I would like to close with another applicable lesson from this experience, one that can apply to writing tutors anywhere who move away from the central Writing Center to apply their skills in a satellite or outreach program dedicated to meeting the writing needs of any specially defined group. At UAF the Writing Center beckons any campus writer, and many heed the call. We collaborate with writers on developmental English paragraphs, literary research papers, biology lab reports, business memos, and doctoral dissertations, and though we adapt our strategies to each writer and writing need, those who use our Center accept that it is our world as they seek our advice. An outreach program tutor enters another world--in RSS, a village substitute, a home away from home--and may discover that their usual tutoring strategies and conversational approaches need modification. We have entered their space. Outreach tutoring can thus translate into a greater empathy for students--in RSS, in the Writing Center, in their classroom, and beyond--as tutors bridge their own gaps. Eva Saulitis, a former graduate student, remarked near the end of her fourth and final semester as an RSS writing tutor: "It really is like going into a village." By that final term, Eva had become that "relaxed, comfortable, familiar individual" that Kay Thomas identified as a successful tutor. Having accepted her as part of their community, students brought their papers to her, sought her advice, and submitted more thoughtful, polished writing to their instructors all over campus.

Works Cited

Rural Student Services. "Historical Background." Rural Students home page. University of Alaska Fairbanks. 3 Apr. 2004 <http:// www.uaf.edu/Rurales/history. html>.

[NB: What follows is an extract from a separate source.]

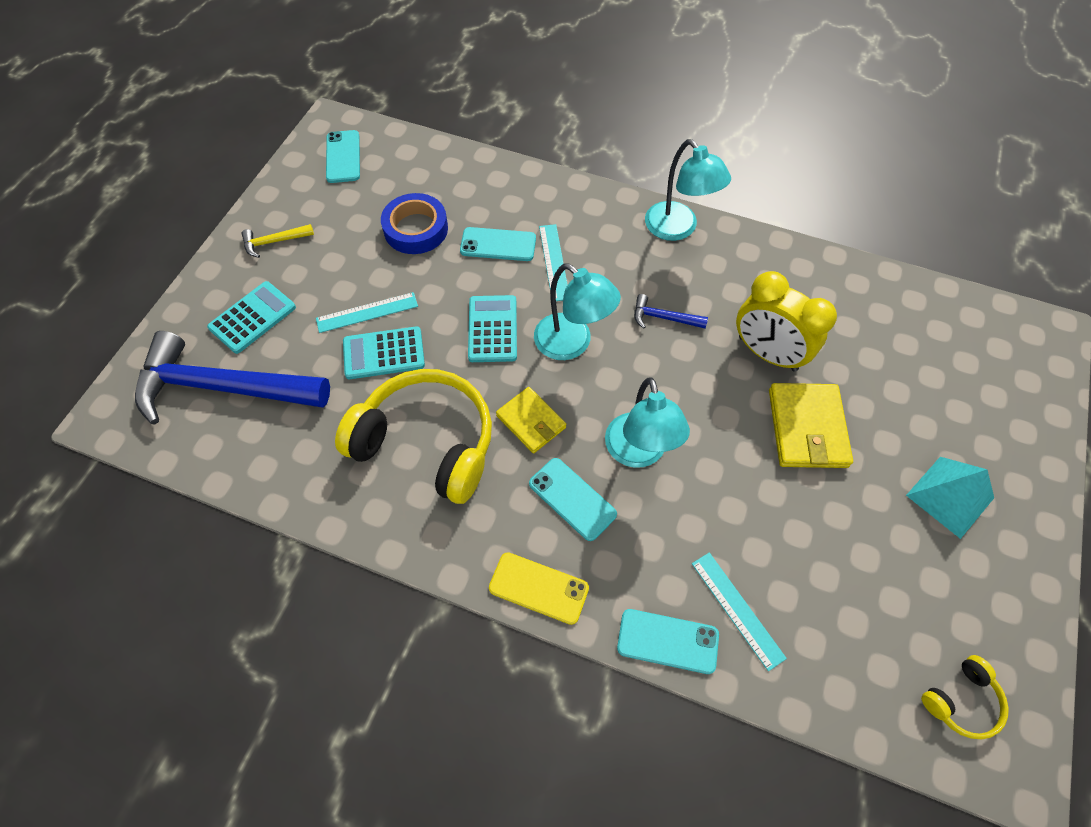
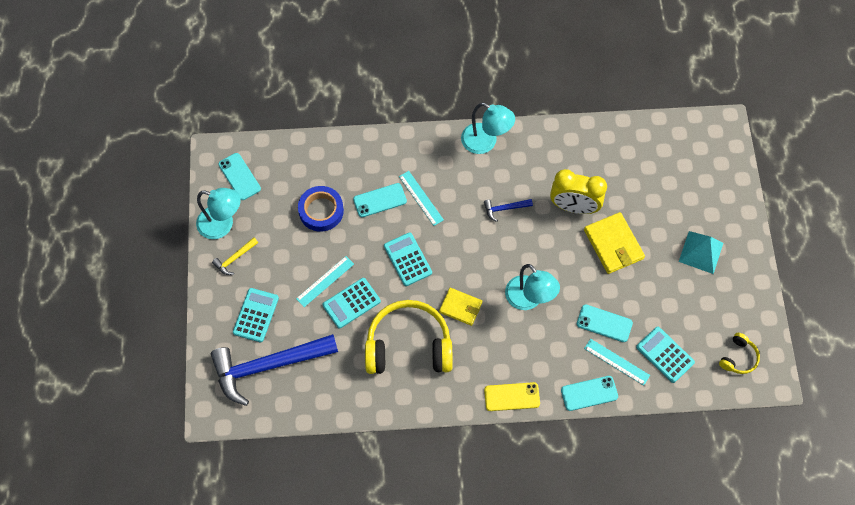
camera: 25 degrees left, 5 degrees up
turquoise phone [529,458,617,541] -> turquoise phone moved to [577,304,633,342]
turquoise lamp [534,263,621,360] -> turquoise lamp moved to [196,188,241,239]
none -> turquoise calculator [636,327,695,383]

Scollon, Ron, and Eliza Jones, perf. Interethnic Communication. Prod. Irene Reed, Alaska Native Language

Center. Videocassette. U of Alaska Fairbanks, 1980.

--and Suzanne B.K. Scollon. Interethnic Communication. Fairbanks: Alaska Native Language Center, 1980.

Thomas, Kay. Personal interview. 12 July 2004.

--. Personal interview. 22 Sept. 2003.

Willson, Berda. "Higher Education in Northwest Alaska: A Dream Realized." Authentic Alaska: Voices of Its Native Writers. Ed. Susan B. Andrews and John Creed. Lincoln: U of Nebraska P, 1988. 109-13.

Richard Carr

University of Alaska Fairbanks

Fairbanks, Alaska

Note

(1) 'Alaska Native' is a regional distinction within the Native American group.